## [Yang Diminta]
**a.** Menurut data Bloomberg yang dikutip dalam berita tentang nilai tukar rupiah, di level berapa rupiah berada terhadap dolar AS pada Jumat (20/12) sore?
**b.** Siapa saja nama orang yang tercantum dalam berita tentang nilai tukar rupiah?

## [Teks Bacaan]
Reporter: Diki Mardiansyah | Editor: Tri Sulistiowati
KONTAN.CO.ID - JAKARTA. Menteri Energi dan Sumber Daya Mineral (ESDM) Bahlil Lahadalia mengungkapkan melemahnya nilai tukar rupiah terhadap dolar Amerika Serikat (AS) memberikan tekanan besar pada sektor energi, khususnya minyak dan gas bumi (migas) serta pertambangan.
Mengutip data Bloomberg, nilai tukar rupiah sore ini, Jumat (20/12) menguat 91 poin (0,56 persen) ke Rp 16.221,5 terhadap dolar AS.
Bahlil menjelaskan, sektor ESDM menjadi salah satu yang paling terdampak, terutama karena tingginya kebutuhan dolar untuk kegiatan impor. Salah satu entitas yang paling banyak membutuhkan devisa adalah PT Pertamina (Persero), yang harus mengimpor bahan bakar minyak (BBM) dan gas minyak cair (liquified petroleum gas/LPG).

## [Daftar Data]

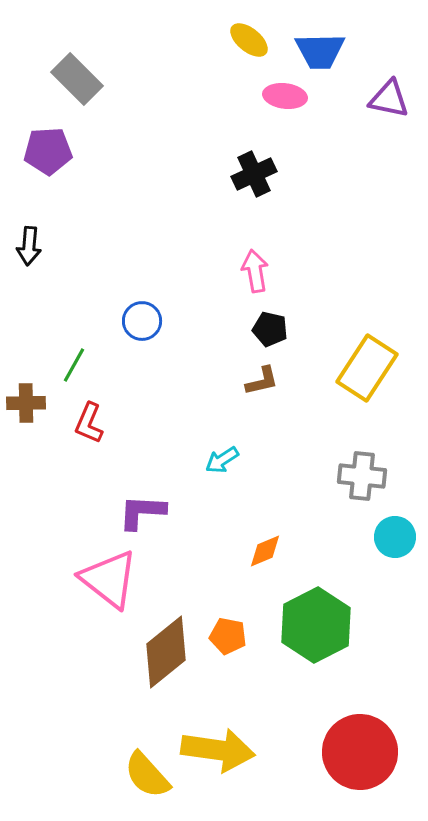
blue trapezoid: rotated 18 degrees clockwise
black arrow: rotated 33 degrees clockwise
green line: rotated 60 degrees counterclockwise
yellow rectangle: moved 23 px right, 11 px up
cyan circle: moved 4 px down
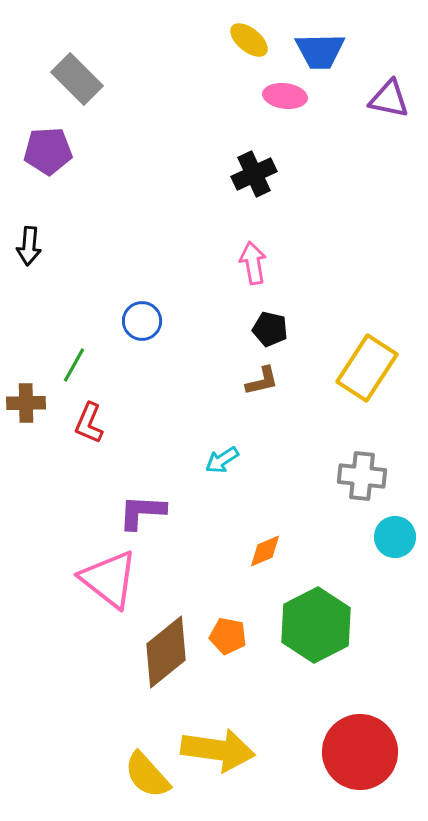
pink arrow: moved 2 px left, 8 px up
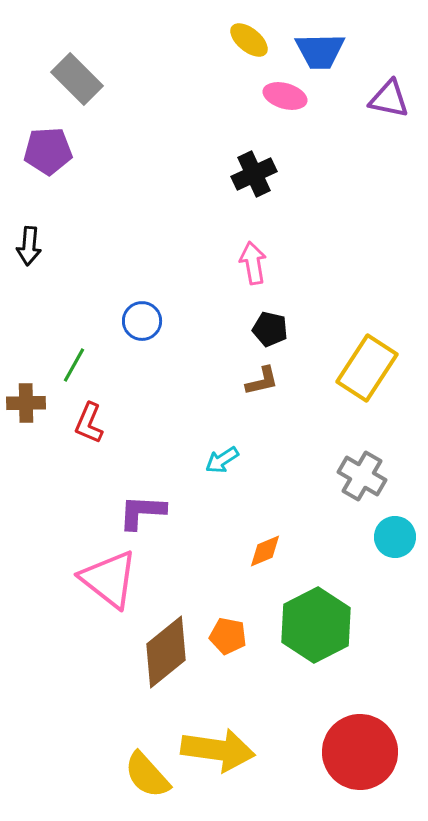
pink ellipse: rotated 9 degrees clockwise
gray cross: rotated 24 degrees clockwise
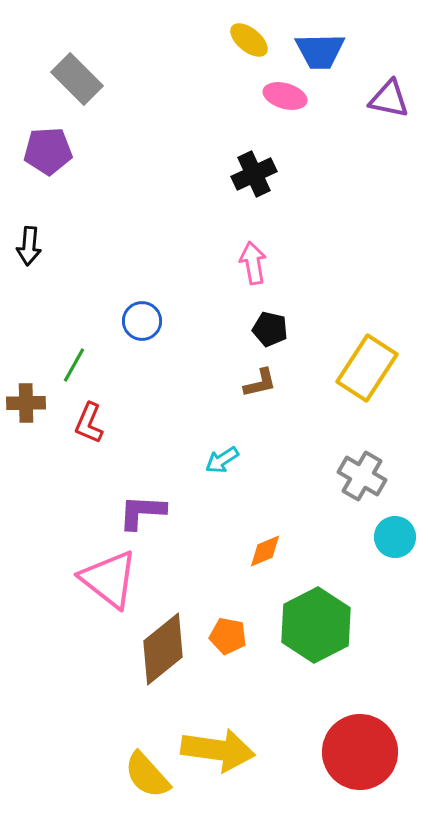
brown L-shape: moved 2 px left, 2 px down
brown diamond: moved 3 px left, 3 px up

==

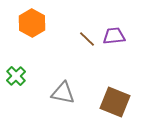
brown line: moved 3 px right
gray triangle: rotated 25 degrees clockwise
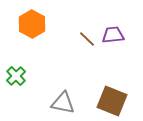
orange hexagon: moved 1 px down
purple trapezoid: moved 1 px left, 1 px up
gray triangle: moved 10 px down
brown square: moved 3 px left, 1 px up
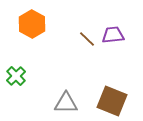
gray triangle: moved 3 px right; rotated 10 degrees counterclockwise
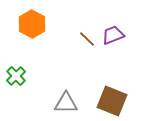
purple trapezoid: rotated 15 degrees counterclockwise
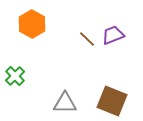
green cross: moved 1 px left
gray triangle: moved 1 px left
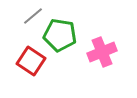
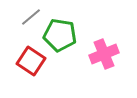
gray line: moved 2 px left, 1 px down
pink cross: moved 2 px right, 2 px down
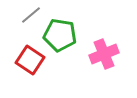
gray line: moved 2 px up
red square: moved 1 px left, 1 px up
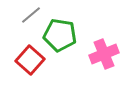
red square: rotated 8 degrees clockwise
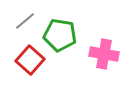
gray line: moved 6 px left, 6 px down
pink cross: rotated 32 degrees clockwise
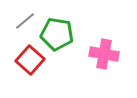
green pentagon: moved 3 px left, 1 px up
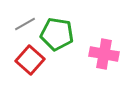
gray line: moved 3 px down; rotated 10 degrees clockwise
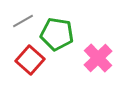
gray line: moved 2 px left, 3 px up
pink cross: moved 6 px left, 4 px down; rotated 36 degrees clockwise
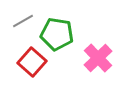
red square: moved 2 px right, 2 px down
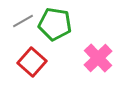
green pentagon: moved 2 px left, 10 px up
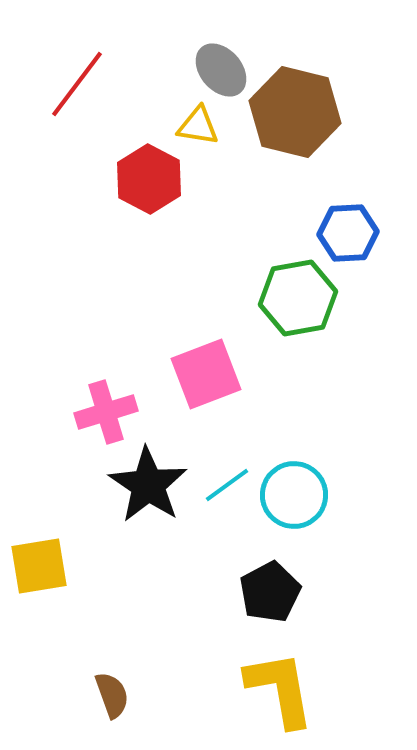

## [Jawaban Latihan]
**a.** Rp 16.221,5 terhadap dolar AS.

**b.** Diki Mardiansyah, Tri Sulistiowati, Bahlil Lahadalia